CHESAPEAKE CITY (Watson Lawrence Jr.) Wet weather continues to delay some field work. Early season vegetables are looking good. Very little soybean acres planted thus far.
BRUNSWICK (Cynthia Gregg) Rain last week along with cooler weather has cool season grasses heading out in hay fields. Hay quality will suffer as grass gets stemmy. Water is sitting in fields and some planting of tobacco and other crops are showing water damage and complete drowning of areas of fields.
PRINCE GEORGE (Scott Reiter) Very limited field work this week with rain. This round of rain has saturated soils. A few soybeans were planted Monday as soil conditions allowed.
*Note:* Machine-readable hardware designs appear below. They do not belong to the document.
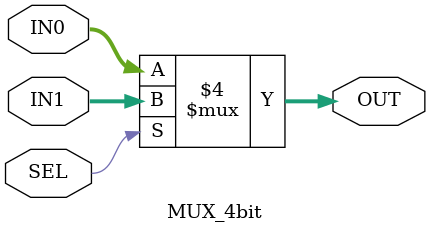
<source format=v>
`timescale 1ns / 1ps

module MUX_4bit(IN0, IN1, SEL, OUT);
    input [3:0] IN0, IN1; //Input 1, Input 2
    input SEL; //Select bit for MUX
    output reg [3:0] OUT; //Output of MUX
    
    always @ (IN0, IN1, SEL)
    begin
        if (SEL == 1)
            OUT = IN1;
        else
            OUT = IN0;
    end
    
endmodule

</source>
Some hay was baled Monday but it has been a very slow go for hay this spring. Many corn fields are showing signs of nutrient deficiency due to lack of growth and excessive moisture in some parts of fields.
SURRY (Mr. Glenn Slade) Recent rains have slowed planting of cotton, peanuts, and soybeans. We are also seeing nutrient deficiency issues in corn due to leaching. Hopefully, we will get some sunshine and warmer temperatures this week (5/23).
Days suitable for fieldwork were 2.7. Virginia received more wet weather this week; fieldwork continues to be limited and farmers may have to replant some crops. The hay harvest continues to be delayed, as soils are over saturated, making it tough to get in the fields.
Farming activities for the week included hand planting tobacco, checking crops for quality, and harvesting strawberries. Farmers are looking forward to warmer and drier weather.